What does a "convention" mean in mathematics?

We all know that $0!=1$, the degree of the zero polynomial equals $-\infty$, the interval$[a,a)=(a,a]=(a,a)=\emptyset$ ... and so on, are conventions in mathematics. So is a convention something that we can't prove with mathematical logic, or is it just intuitions, or something that mathematicians agree about? Are they the same as axioms? What does "convention" mean in mathematics? And is $i^2 = -1$ a convention? If not how can we prove existence of such number?


Solution 1:

To answer the question in the title, I would say: 'convention' in mathematics means exactly the same as in ordinary English.

As for your examples: $0!:=1$ and $[a,a):=\emptyset$ are definitions. It is a convention not to use a different definition, or to leave it undefined. Of course in this sense, every definition is a convention.

It think that informally, one says a certain definition (such as the two above) is '(just) convention', to mean that they are 'extreme' or 'degenerate' cases, and leaving them undefined would still make the theory go through, but it is more convenient to define them anyway (for example to prevent having to exclude this extreme case in statement of theorems). For example, I think you could get by not defining $[a,a)$ or $[a,b]$ for $b<a$, but then in statements (and proofs) about general intervals $[a,b)$ you are forced to explicitly state and check whether $b>a$ which could be tiresome.

Solution 2:

A convention is a choice made because it is convenient--or at least, less inconvenient than the alternative(s).

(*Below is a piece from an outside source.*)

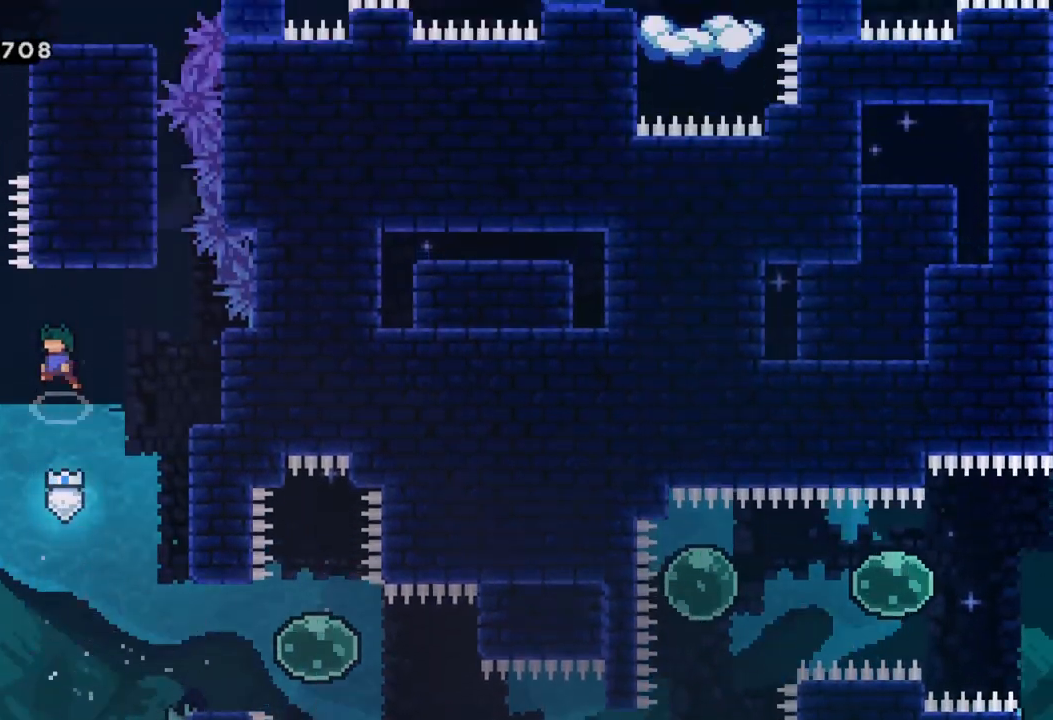
{"buttons": [], "left_stick": "center", "events": [[133, "left_stick", "up-left"], [183, "X", "down"], [383, "X", "up"], [483, "left_stick", "center"]]}
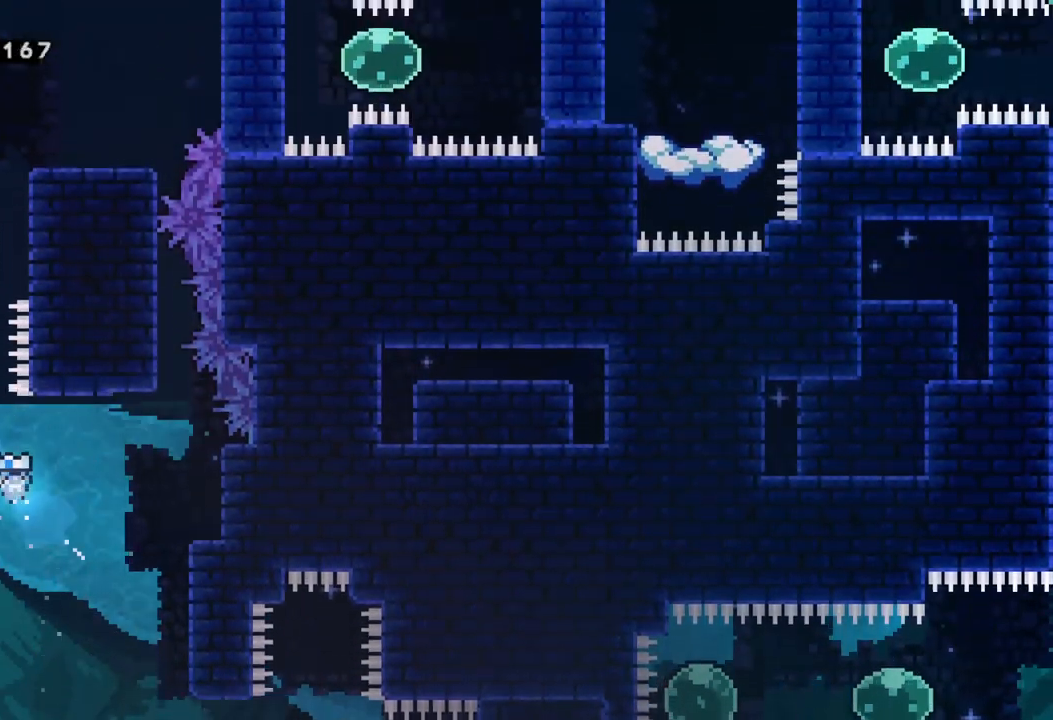
{"buttons": [], "left_stick": "center", "events": []}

For an example of a definition of convenience, let me answer your question regarding $i$ (from comments and original post) more explicitly. In particular, we may define the complex plane and complex arithmetic as follows: Let $\Bbb C:=\Bbb R^2$ with componentwise addition--that is, $$\langle a,b\rangle\oplus\langle c,d\rangle:=\langle a+c,b+d\rangle,$$ with "$+$" being real addition--and with multiplication defined as $$\langle a,b\rangle\odot\langle c,d\rangle:=\langle a\cdot c-b\cdot d,a\cdot d+b\cdot c\rangle,$$ with "$\cdot$" being real multiplication and "$-$" being real subtraction.

Now, we can show that these are well-defined operations, and it is readily verified that $\bigl\{\langle a,0\rangle:a\in\Bbb R\bigr\}$ under $\oplus$ and $\odot$ behaves exactly like $\Bbb R$ under $+$ and $\cdot$. Treating $\Bbb C$ as a real vector space in two dimensions (which it is, as I alluded to in my comment above), the standard ordered basis for $\Bbb R^2$ is $\bigl\{\langle 1,0\rangle,\langle 0,1\rangle\bigr\}$. The former acts as $\odot$-multiplicative identity on all of $\Bbb C$, and we see also that $\langle 0,1\rangle\odot\langle 0,1\rangle=\langle -1,0\rangle$. Identifying those $\Bbb C$-pairs of form $\langle a,0\rangle$ with their real counterparts $a$, and defining $$i:=\langle 0,1\rangle,$$ we find that every complex number can be uniquely expressed in the form $x+iy$ (with $x,y\in\Bbb R$), and that $i^2=-1$. (The other properties of $\Bbb C$ can also be deduced, but that's another story.)

Note, we didn't prove that such a number as $i$ "exists"...we simply defined a structure and specified an element of that structure, which happens to have the properties that we ascribe to $i$. We could as easily have defined $$i:=\langle 0,-1\rangle,$$ without losing any of those properties, and really only chose the definition we did because it accords with the standard ordered basis for $\Bbb R^2$.